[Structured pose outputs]
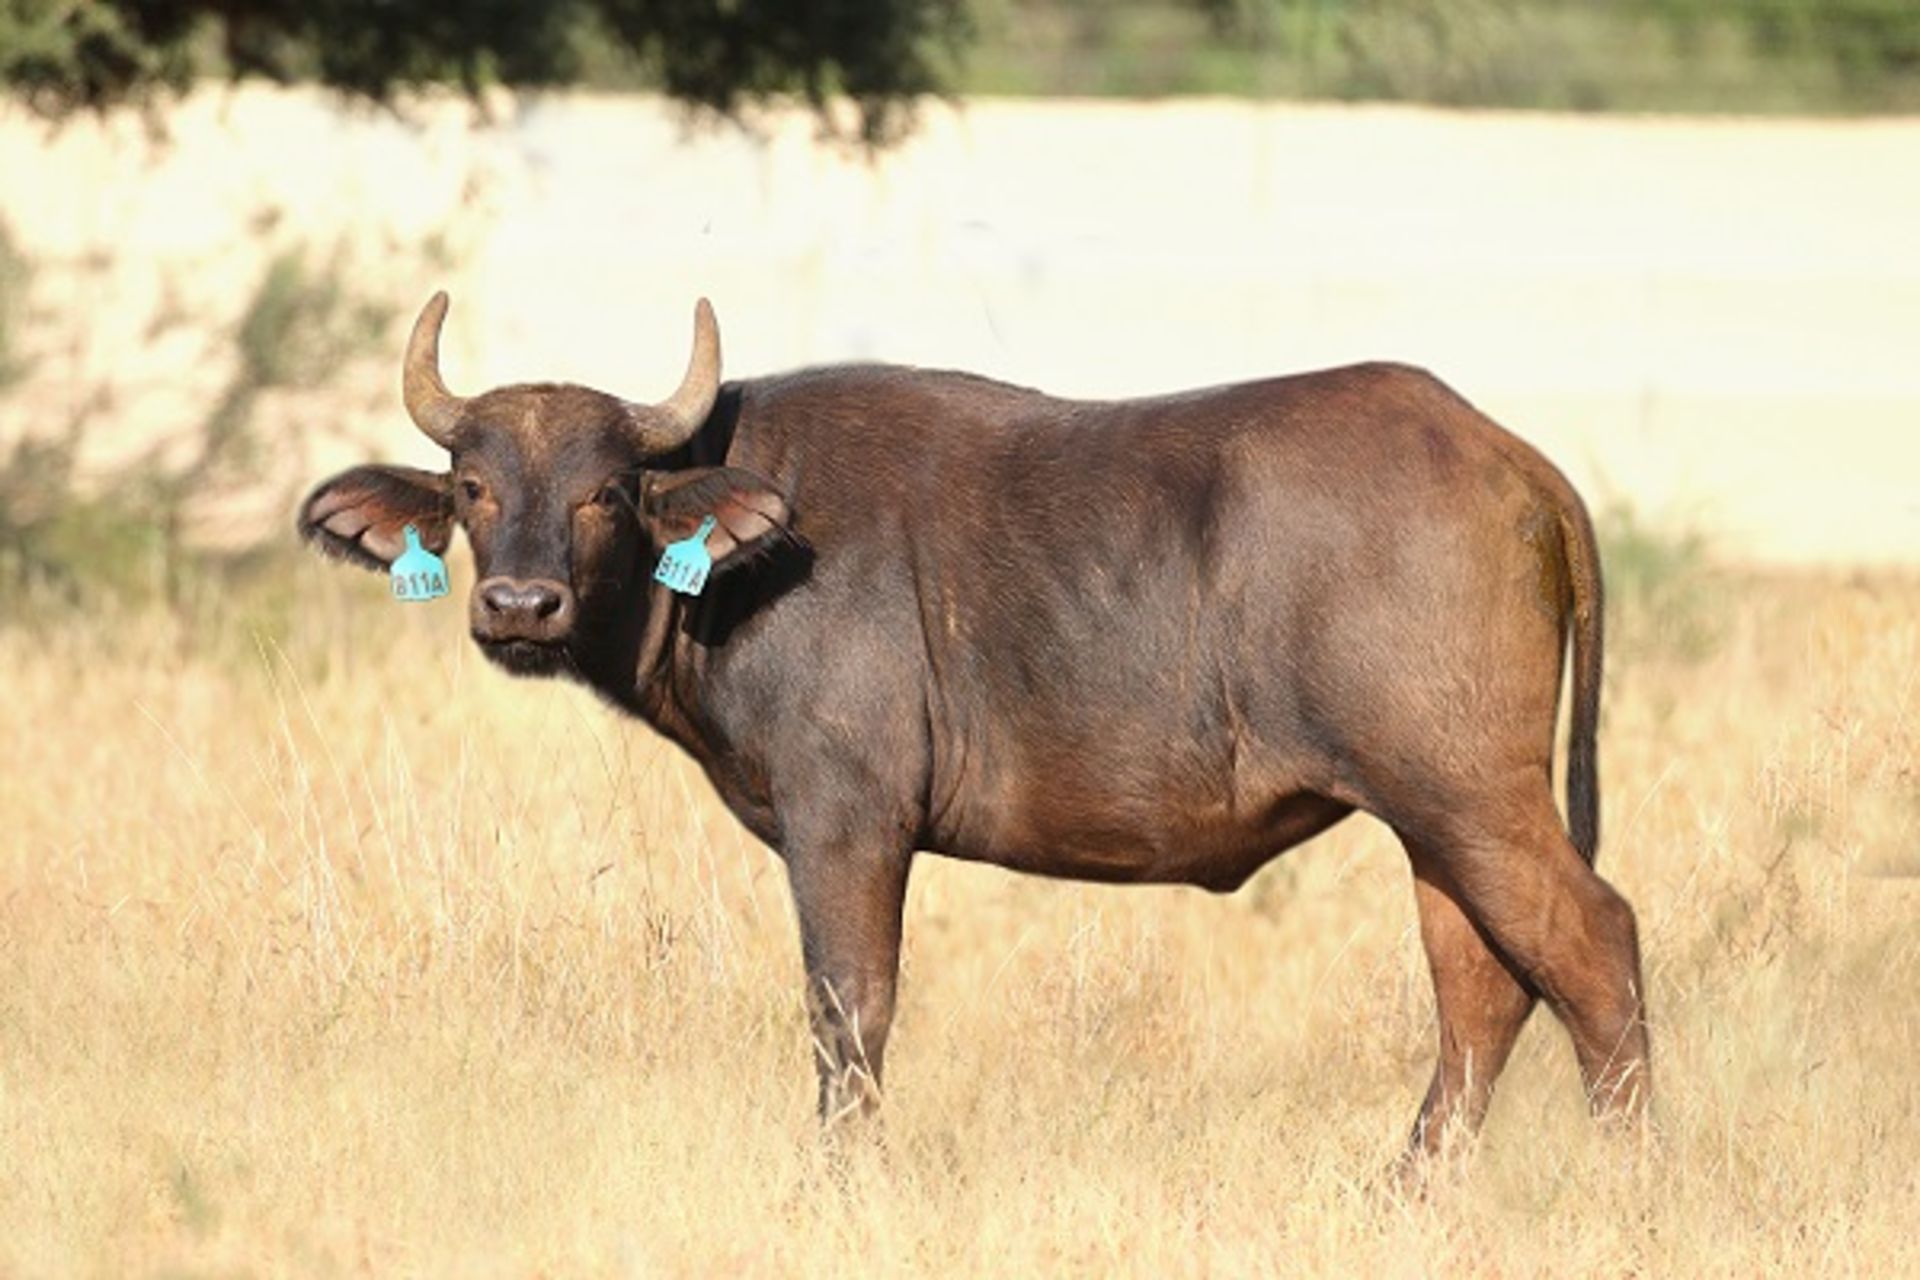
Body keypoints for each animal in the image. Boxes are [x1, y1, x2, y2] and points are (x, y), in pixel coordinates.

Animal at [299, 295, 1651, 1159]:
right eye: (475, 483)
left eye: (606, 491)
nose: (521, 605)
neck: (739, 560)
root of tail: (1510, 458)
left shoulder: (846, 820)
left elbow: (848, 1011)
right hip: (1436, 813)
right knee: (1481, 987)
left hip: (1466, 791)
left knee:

◆ What you are asked to do: Reproduce each line of the entries above from the one containing "nose: (521, 605)" through the last, exactly, and no other line.

◆ Problem solution:
nose: (521, 605)
neck: (739, 560)
root of tail: (1510, 458)
left shoulder: (846, 820)
left elbow: (848, 1011)
right hip: (1436, 813)
right knee: (1481, 987)
left hip: (1466, 791)
left knee:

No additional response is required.